[TASK ITEM] For this exercise, restate the data below with no change at all.

[DATA PROVIDED]
::::

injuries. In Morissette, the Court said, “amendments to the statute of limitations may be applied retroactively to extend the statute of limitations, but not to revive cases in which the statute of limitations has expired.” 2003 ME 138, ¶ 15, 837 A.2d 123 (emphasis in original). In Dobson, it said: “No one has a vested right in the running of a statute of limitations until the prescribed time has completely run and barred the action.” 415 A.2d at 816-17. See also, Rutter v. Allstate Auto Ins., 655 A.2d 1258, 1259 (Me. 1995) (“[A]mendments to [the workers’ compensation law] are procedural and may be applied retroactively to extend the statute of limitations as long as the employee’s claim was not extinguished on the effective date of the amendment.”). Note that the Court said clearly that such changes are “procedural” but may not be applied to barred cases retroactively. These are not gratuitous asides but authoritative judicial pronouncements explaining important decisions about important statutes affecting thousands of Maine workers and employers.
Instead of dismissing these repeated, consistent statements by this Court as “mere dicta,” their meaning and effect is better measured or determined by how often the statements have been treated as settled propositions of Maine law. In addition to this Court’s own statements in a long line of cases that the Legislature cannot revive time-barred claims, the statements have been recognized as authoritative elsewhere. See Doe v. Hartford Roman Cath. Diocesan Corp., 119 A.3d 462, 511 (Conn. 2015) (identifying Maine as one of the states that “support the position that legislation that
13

::::

[WRITTEN RESPONSE]
injuries. In Morissette, the Court said, “amendments to the statute of limitations may be applied retroactively to extend the statute of limitations, but not to revive cases in which the statute of limitations has expired.” 2003 ME 138, ¶ 15, 837 A.2d 123 (emphasis in original). In Dobson, it said: “No one has a vested right in the running of a statute of limitations until the prescribed time has completely run and barred the action.” 415 A.2d at 816-17. See also, Rutter v. Allstate Auto Ins., 655 A.2d 1258, 1259 (Me. 1995) (“[A]mendments to [the workers’ compensation law] are procedural and may be applied retroactively to extend the statute of limitations as long as the employee’s claim was not extinguished on the effective date of the amendment.”). Note that the Court said clearly that such changes are “procedural” but may not be applied to barred cases retroactively. These are not gratuitous asides but authoritative judicial pronouncements explaining important decisions about important statutes affecting thousands of Maine workers and employers.
Instead of dismissing these repeated, consistent statements by this Court as “mere dicta,” their meaning and effect is better measured or determined by how often the statements have been treated as settled propositions of Maine law. In addition to this Court’s own statements in a long line of cases that the Legislature cannot revive time-barred claims, the statements have been recognized as authoritative elsewhere. See Doe v. Hartford Roman Cath. Diocesan Corp., 119 A.3d 462, 511 (Conn. 2015) (identifying Maine as one of the states that “support the position that legislation that
13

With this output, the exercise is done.